### Task instructions
- 1) Summarize the personal blog post in two sentences.
- 2) Reproduce the personal blog post word for word, starting at "All I know for" and ending at "the larger community.".
- 3) Write the next part of the personal blog post, picking up right after its last sentence.

What to make of Michael Ferguson's heroic set of interviews with CNN, NYTimes, NPR, Salon and others?  Well, it's sure helping my family understand things better.  NYT on November 28, 2012 page A16, I believe.  Thank goodness that we can FINALLY stop the madness of the religious fanatics who INSIST that orientation is a choice. And as for celibacy until a greater reward in heaven (like celestial marriage and kids?), well, didn't the Catholic church try that and wound up with their hands full of lawsuits for about the last 30 years?  Seriously. It's not good for man to be alone.  Women might be able to do it, as they might have the ability to enjoy deep and abiding friendships with other women. But, men? Yeah, right.

And finally, what might I say about what I think is on the horizon?  We need to get through December 21, 2012 just as we needed to get past December 31, 1999.  Then, we need to make SOME movement towards slowing down the deficit.  Then, we need to prepare for interesting developments in the Middle East, just as soon as the rainy season is over (March 20 anyone?). Then, we need to get ready for yet another meteorological or geological phenomenon that will test our patience yet again. And then, we need to prepare for what I think will be a significant economic boom that might be coming soon.  More on that in the next post.

All I know for sure is that Ben and I seem to be more and more of a team. And that our dreams for what it is we seek in this partnership are aligning better. And that, the things we want to work for appear to be more and more realistic.  And that, in the beginning, there was simply a lot of old-fashioned work to be done to build a momentum, to build a foundation for me to be here in WY.  The days are so short now - the things to accomplish seem more in number with each passing day. I think this is a very good sign.  Because I am truly enjoying the ride.  Knowing that I don't teach what I know - I teach who I am.  Feeling that I don't try to forge community as much as I now try to offer people a better way towards their own fulfillment with my insights, my perspectives and my deep care for the well-being of students, colleagues and the larger community.

Finding Voice. Gaining Vision. Sara Lightfoot was right 25 winters ago.  This is the primary work for anyone desiring to be heard as well as to see more clearly, to love more dearly and to follow more nearly.  Day by day.  The question is WHO?  And when? And what price absolute loyalty.

### Collected material
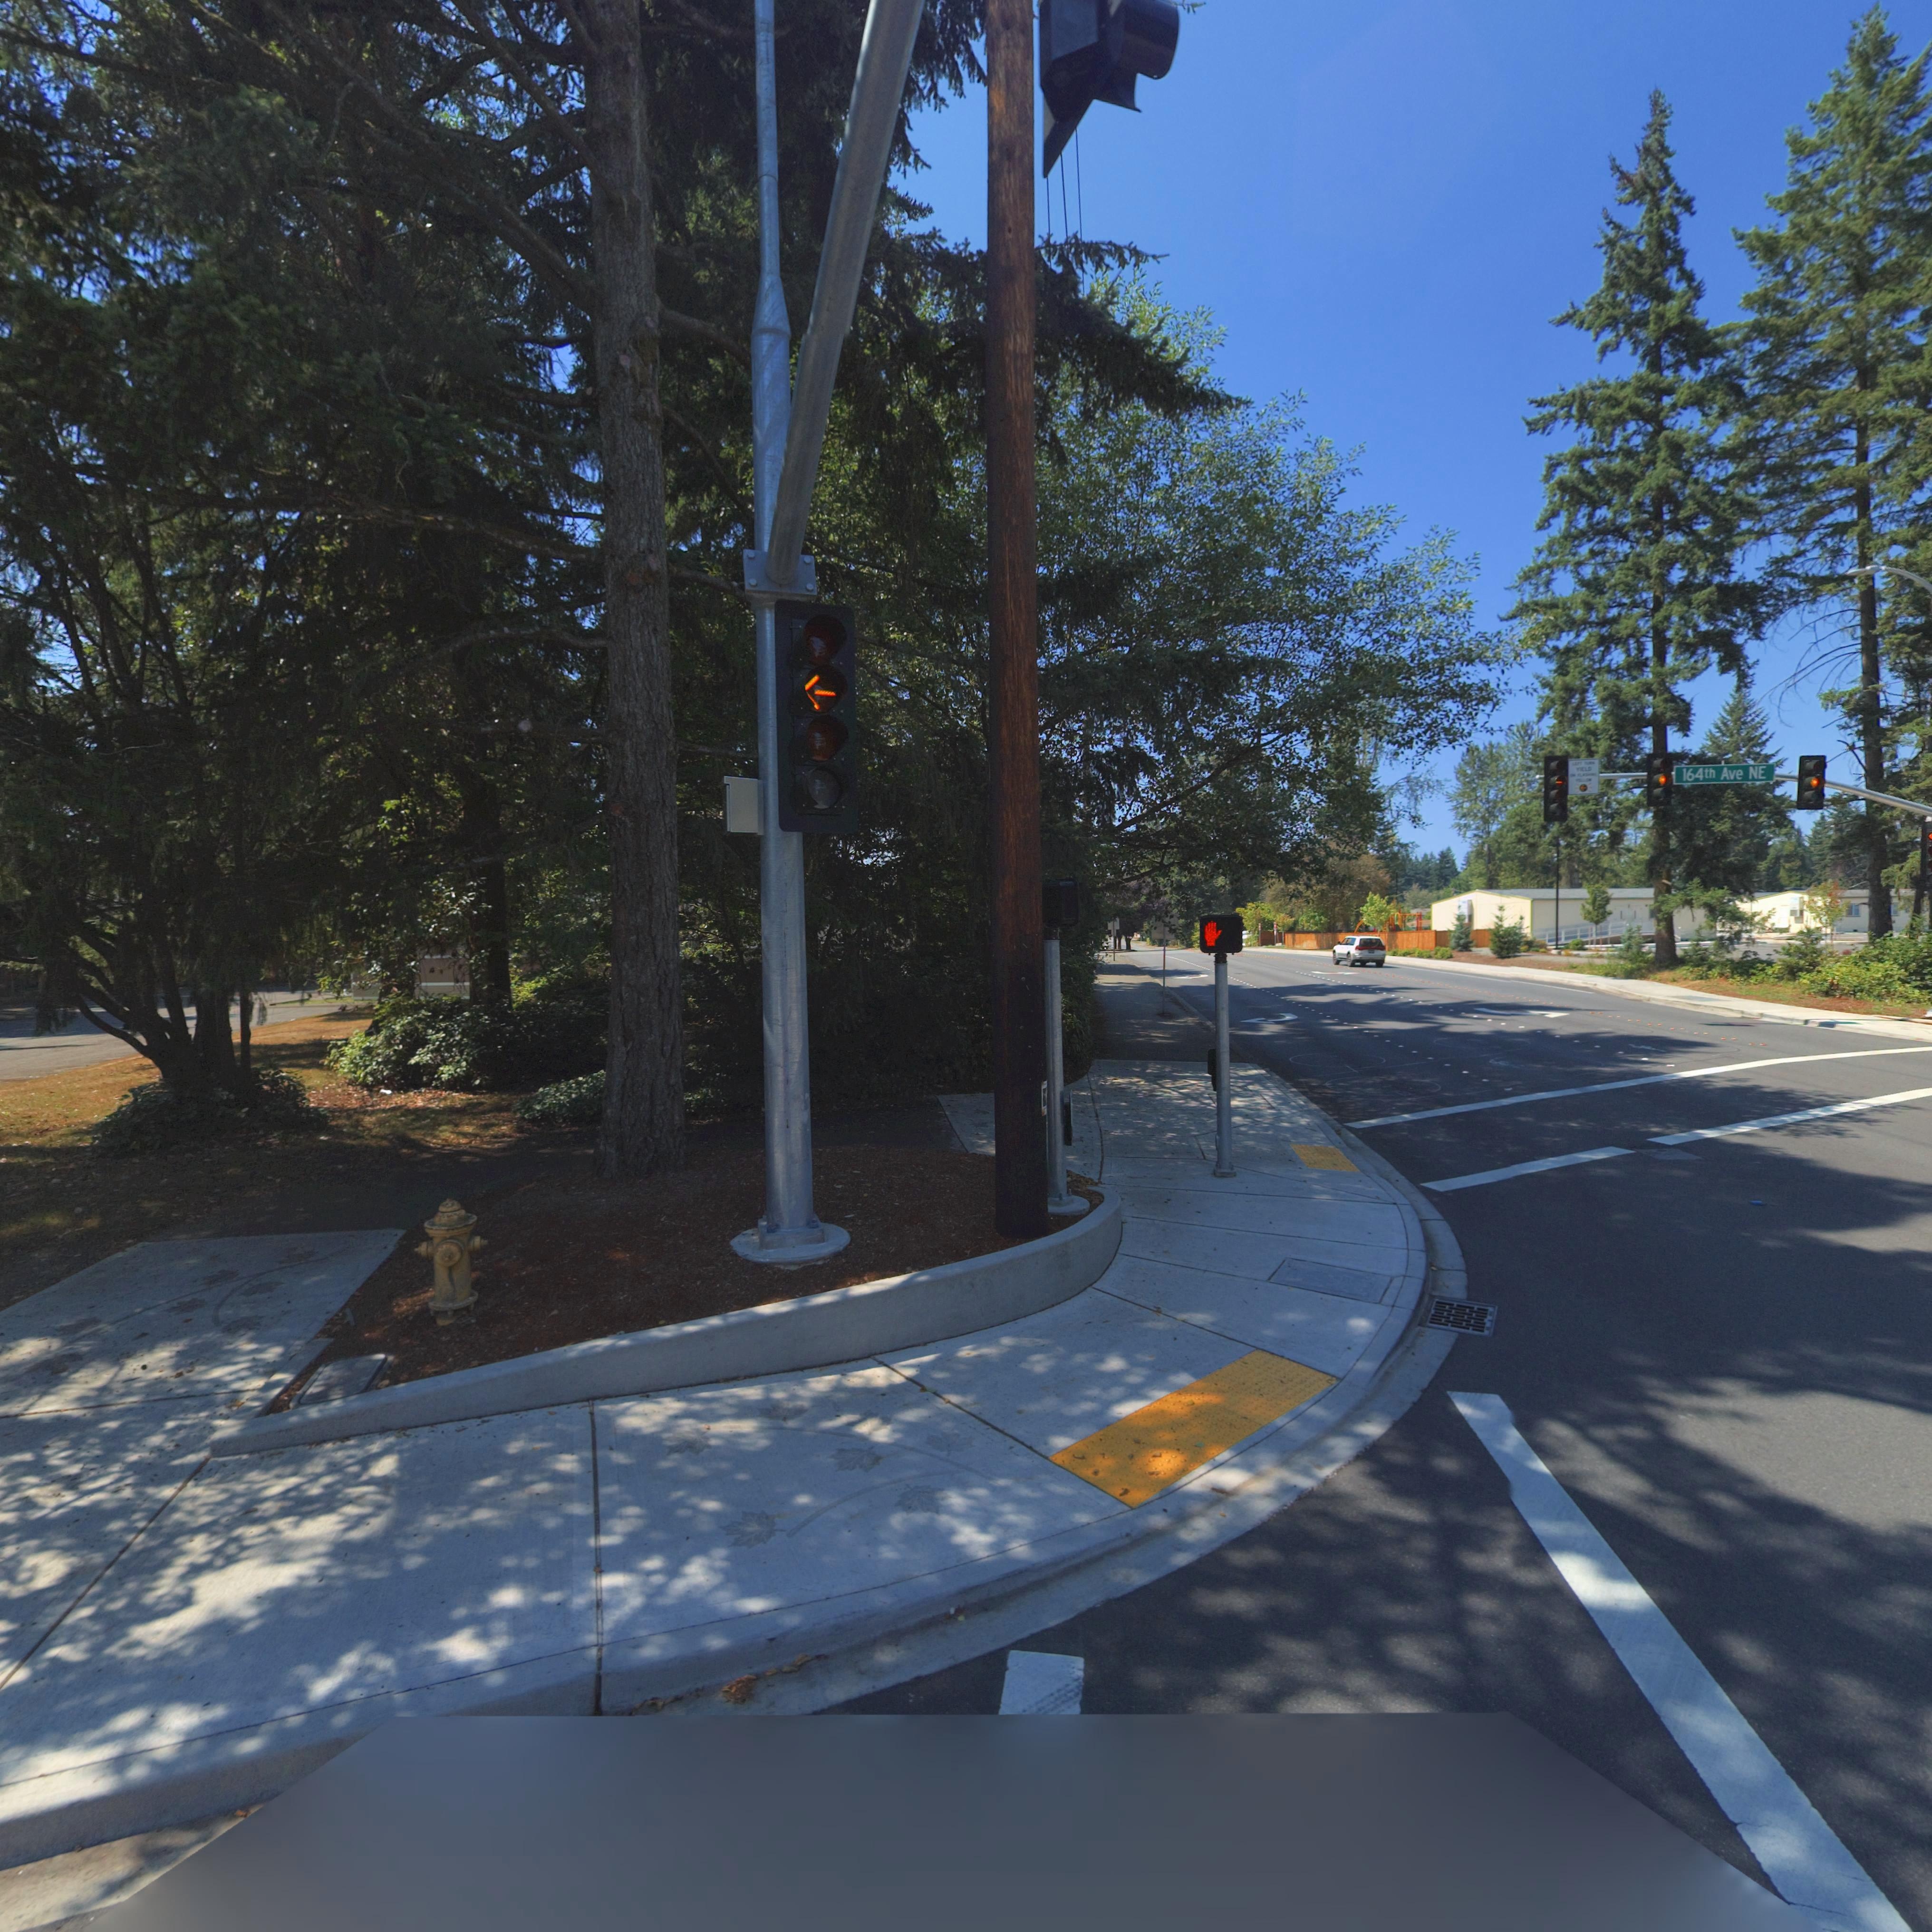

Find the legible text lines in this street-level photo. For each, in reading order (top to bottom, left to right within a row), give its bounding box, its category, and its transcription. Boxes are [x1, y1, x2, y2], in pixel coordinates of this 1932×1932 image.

### Set of answers
- 1) The writer praises Michael Ferguson's interviews with several news outlets for helping the writer's family understand things better, rejects the claim that orientation is a choice, and looks ahead to getting past December 21, 2012, slowing the deficit, and a possible economic boom. The writer also describes a growing partnership with Ben in WY and real enjoyment of the work of teaching and offering insight to students, colleagues, and the larger community.

- 2)
All I know for sure is that Ben and I seem to be more and more of a team. And that our dreams for what it is we seek in this partnership are aligning better. And that, the things we want to work for appear to be more and more realistic.  And that, in the beginning, there was simply a lot of old-fashioned work to be done to build a momentum, to build a foundation for me to be here in WY.  The days are so short now - the things to accomplish seem more in number with each passing day. I think this is a very good sign.  Because I am truly enjoying the ride.  Knowing that I don't teach what I know - I teach who I am.  Feeling that I don't try to forge community as much as I now try to offer people a better way towards their own fulfillment with my insights, my perspectives and my deep care for the well-being of students, colleagues and the larger community.

- 3)
And then, one final thought: I am utterly convinced that one of the larger findings I have stumbled across these last few weeks has been that people are generally trying to figure out how to live best in the space between earth and heaven. For those who desire to fly closer to the sky, it is very much about the sweetness of spirituality in search of divinity. For those who desire to walk closer to the earth, it seems much more about the richness of mortality in search of the sciences and the humanities.  Figuring out exactly where to find the greatest happiness seems to me to be the best explanation of where any person winds up traversing.  And on and on we go trying to convince others that OURS is the best cruising altitude.  Icarus?  The snake?  Or a thousand slots in between?

And then, of course, after a healthy determination of one's present course, the next question: WHY?  How does such an altitude serve ourselves at this time? And what if we seek to change it up?  For years, I sought the higher altitude. Now?  Much lower.  Does that mean I'm about to crash? to land? to go out of my mind?  Or simply to enjoy the journey, no matter the altitude.  I guess I have been leaning forward. On the stick.  And my plane has gently and successfully found a new altitude.  I am much closer to earth now. And she looks grand.  And I am not afraid of my new readings.  More later. . .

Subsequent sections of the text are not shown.